Trial-level effects under the task NoRew_Neg from one subject. (a) Effect estimates are shown at two contralateral regions, left (upper row) and right (lower row) ventral striatum. Black segments indicate one standard error, and the colors code the four different AR models (OLS, AR(1), AR(2) and ARMA(1,1)) for the residuals in the GLS model (1). Only 35 trials (out of 48) were successfully completed by the subject. Despite substantial amount of cross-trial variability, some consistent extent of synchronization was revealed across all the four models and all the five contralateral region pairs (only one pair, ventral striatum, shown here). (b) Effect estimates (AR2L, black) at left ventral striatum were obtained with AR effects modeled as second-order lagged effects of the EPI time series in the model (21) as implemented in Westfall et al. (2017). The same AR(2) results from (a) are shown (AR2, iris blue) as a comparison. The impact of incorporating lagged effects in the model was quite evident with both effect estimates and their precision substantially higher at some trials.

Fig. 14.

Comparisons of two approaches in AR handling.
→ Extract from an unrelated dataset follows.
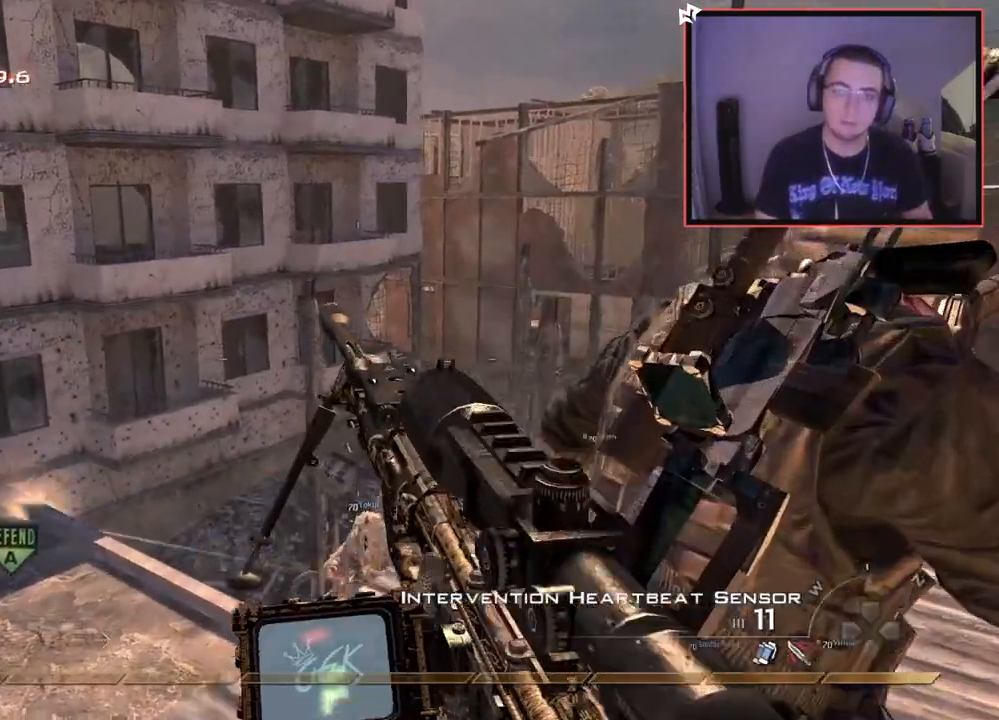
{"buttons": [], "left_stick": "down-left", "right_stick": "center", "events": [[66, "SQUARE", "up"], [166, "left_stick", "center"], [333, "left_stick", "left"], [383, "right_stick", "left"], [450, "left_stick", "down-left"], [483, "right_stick", "center"]]}
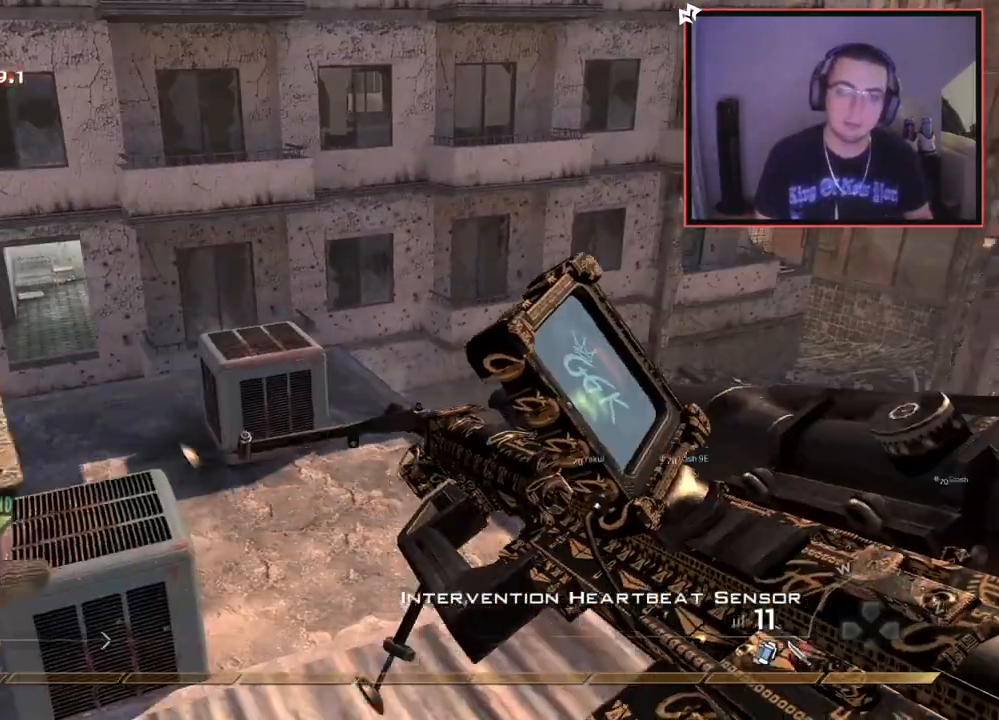
{"buttons": ["L1"], "left_stick": "down-left", "right_stick": "center", "events": [[200, "right_stick", "left"], [300, "right_stick", "center"], [351, "L1", "down"]]}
Two models were adopted to fit the data at the 11 ROIs, one (x-axis: AR2) with the GLS model (1)plus an AR(2) structure and the other (y-axis: AR2L) with the model (21)that mimicked the approach by Westfall et al. (2017). The effect estimates (left) and their standard errors (right) are shown for the total $2\times 11\times {\sum }_{s=1}^{57}{\sum }_{i=1}^2{\sum }_{j=1}^2{T}_{ijs}=200640$ trial-level effects among the two cues and four tasks. The substantial amount of deviation of the effect estimates from the diagonal line (dotted red) indicates the dramatic differences between the two models. The precision underestimation of the model with lagged effects (AR2L) can be assessed by the proportion of data points (98.3%) below the dotted red line.